## What you need to do
Copy out every line of the records containing the string "newSketch", matching case exactly.

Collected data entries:
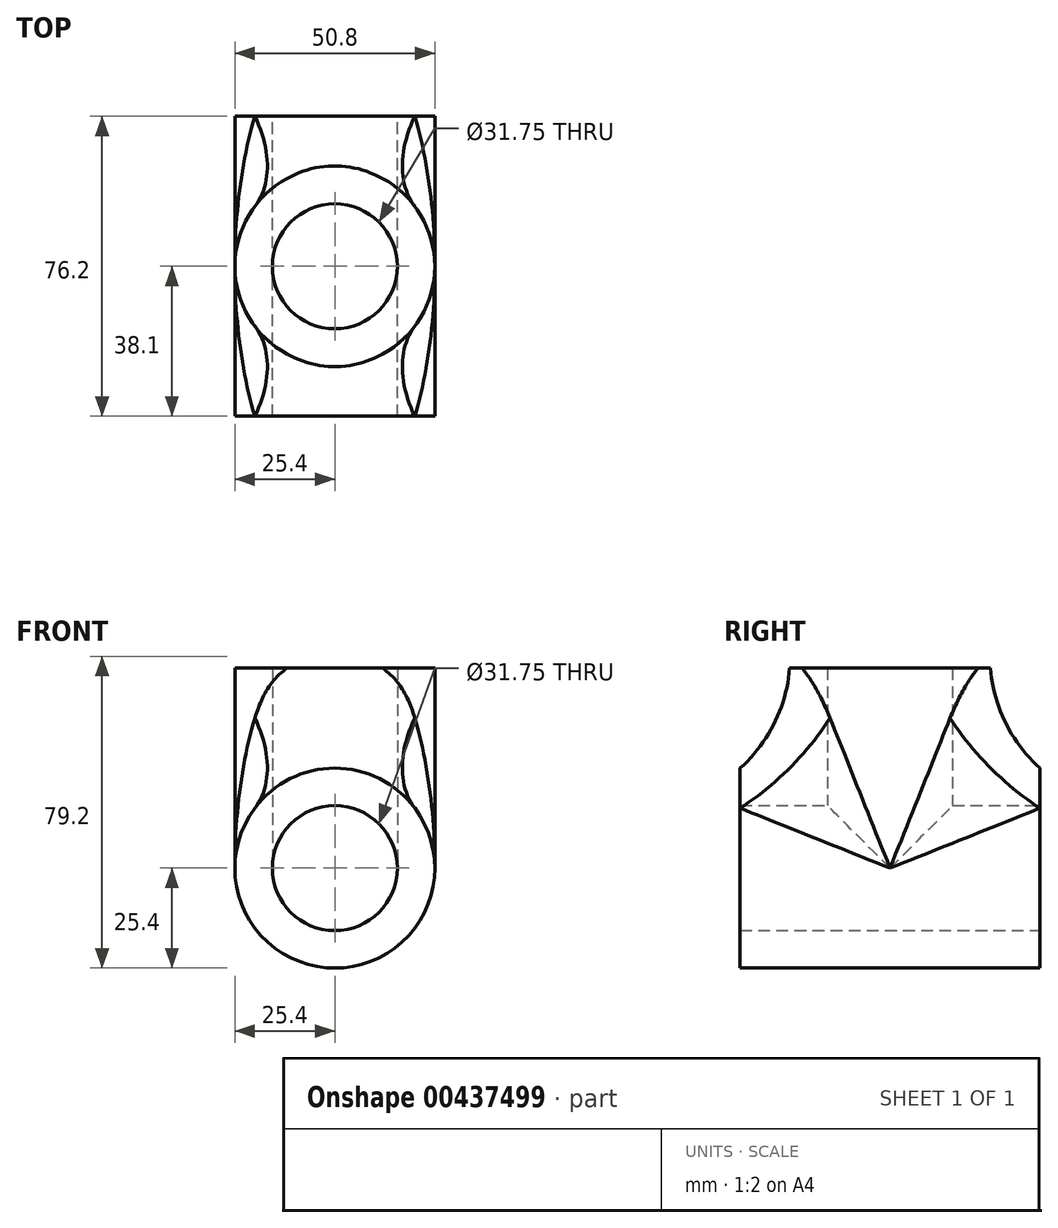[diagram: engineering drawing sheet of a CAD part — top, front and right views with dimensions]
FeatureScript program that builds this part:
annotation { "Feature Type Name" : "Feature", "Feature Type Description" : "" }
export const myFeature = defineFeature(function(context is Context, id is Id, definition is map)
    precondition{}
    {
        {
            var Q0;
            Q0=qCreatedBy(makeId("Front.planeOp"),FACE);
            var sketch = newSketch(context, id + "F0", { "sketchPlane" : qUnion([Q0])});
            skCircle(sketch, "E0", {"center": v(0, 0) * mm, "radius": 15.88 * mm});
            skCircle(sketch, "E1", {"center": v(0, 0) * mm, "radius": 25.4 * mm});
            skSolve(sketch);
        }
        {
            var Q0;
            Q0 = qSketchRegion(id + "F0", true);
            extrude(context, id + "F1", {"entities" : qUnion([Q0]), "depth" : 38.1 * mm, "offsetDistance" : 25.4 * mm, "hasSecondDirection" : true, "secondDirectionOppositeDirection" : true, "secondDirectionDepth" : 38.1 * mm});
        }
        {
            var Q0;
            Q0=qCreatedBy(makeId("Top.planeOp"),FACE);
            var sketch = newSketch(context, id + "F2", { "sketchPlane" : qUnion([Q0])});
            skCircle(sketch, "E2", {"center": v(0, 0) * mm, "radius": 25.4 * mm});
            skCircle(sketch, "E3", {"center": v(0, 0) * mm, "radius": 15.88 * mm});
            skSolve(sketch);
        }
        {
            var Q0;
            Q0 = qSketchRegion(id + "F2", true);
            extrude(context, id + "F3", {"entities" : qUnion([Q0]), "operationType" : NewBodyOperationType.ADD, "depth" : 50.8 * mm, "offsetDistance" : 25.4 * mm});
        }
        {
            var Q0;
            Q0=makeQuery(id+"F1.opExtrude","CAP_FACE",FACE,{"disambiguationData":[OSD([sQuery(id+"F0.wireOp",EDGE,"E0"),sQuery(id+"F0.wireOp",EDGE,"E1")])],"isStart":true});
            var sketch = newSketch(context, id + "F4", { "sketchPlane" : qUnion([Q0])});
            skCircle(sketch, "E4", {"center": v(0, 0) * mm, "radius": 15.88 * mm});
            skSolve(sketch);
        }
        {
            var Q0;
            Q0 = qSketchRegion(id + "F4", true);
            extrude(context, id + "F5", {"entities" : qUnion([Q0]), "operationType" : NewBodyOperationType.REMOVE, "oppositeDirection" : true, "depth" : 104.9 * mm, "offsetDistance" : 25.4 * mm});
        }
        {
            var Q0;
            Q0=makeQuery(id+"F3.boolean.opBoolean","INTERSECT",EDGE,{"disambiguationData":[OD(1.0)],"derivedFrom":[makeQuery(id+"F1.opExtrude","SWEPT_FACE",FACE,{"disambiguationData":[OSD([sQuery(id+"F0.wireOp",EDGE,"E1")])]}),makeQuery(id+"F3.opExtrude","SWEPT_FACE",FACE,{"disambiguationData":[OSD([sQuery(id+"F2.wireOp",EDGE,"E2")])]})]});
            var Q1;
            Q1=makeQuery(id+"F3.boolean.opBoolean","INTERSECT",EDGE,{"disambiguationData":[OD(0.0)],"derivedFrom":[makeQuery(id+"F1.opExtrude","SWEPT_FACE",FACE,{"disambiguationData":[OSD([sQuery(id+"F0.wireOp",EDGE,"E1")])]}),makeQuery(id+"F3.opExtrude","SWEPT_FACE",FACE,{"disambiguationData":[OSD([sQuery(id+"F2.wireOp",EDGE,"E2")])]})]});
            fillet(context, id + "F6", {"entities" : qUnion([Q0, Q1]), "radius" : 38.1 * mm, "tangentPropagation" : true, "allowEdgeOverflow" : false});
        }
        {
            var Q0;
            Q0=makeQuery(id+"F3.opExtrude","CAP_FACE",FACE,{"disambiguationData":[OSD([sQuery(id+"F2.wireOp",EDGE,"E2"),sQuery(id+"F2.wireOp",EDGE,"E3")])],"isStart":false});
            var sketch = newSketch(context, id + "F7", { "sketchPlane" : qUnion([Q0])});
            skCircle(sketch, "E5", {"center": v(0, 0) * mm, "radius": 15.88 * mm});
            skSolve(sketch);
        }
        {
            var Q0;
            Q0 = qSketchRegion(id + "F7", true);
            extrude(context, id + "F8", {"entities" : qUnion([Q0]), "operationType" : NewBodyOperationType.REMOVE, "oppositeDirection" : true, "depth" : 50.8 * mm, "offsetDistance" : 25.4 * mm});
        }
    });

## Solution for this exercise
            var sketch = newSketch(context, id + "F0", { "sketchPlane" : qUnion([Q0])});
            var sketch = newSketch(context, id + "F2", { "sketchPlane" : qUnion([Q0])});
            var sketch = newSketch(context, id + "F4", { "sketchPlane" : qUnion([Q0])});
            var sketch = newSketch(context, id + "F7", { "sketchPlane" : qUnion([Q0])});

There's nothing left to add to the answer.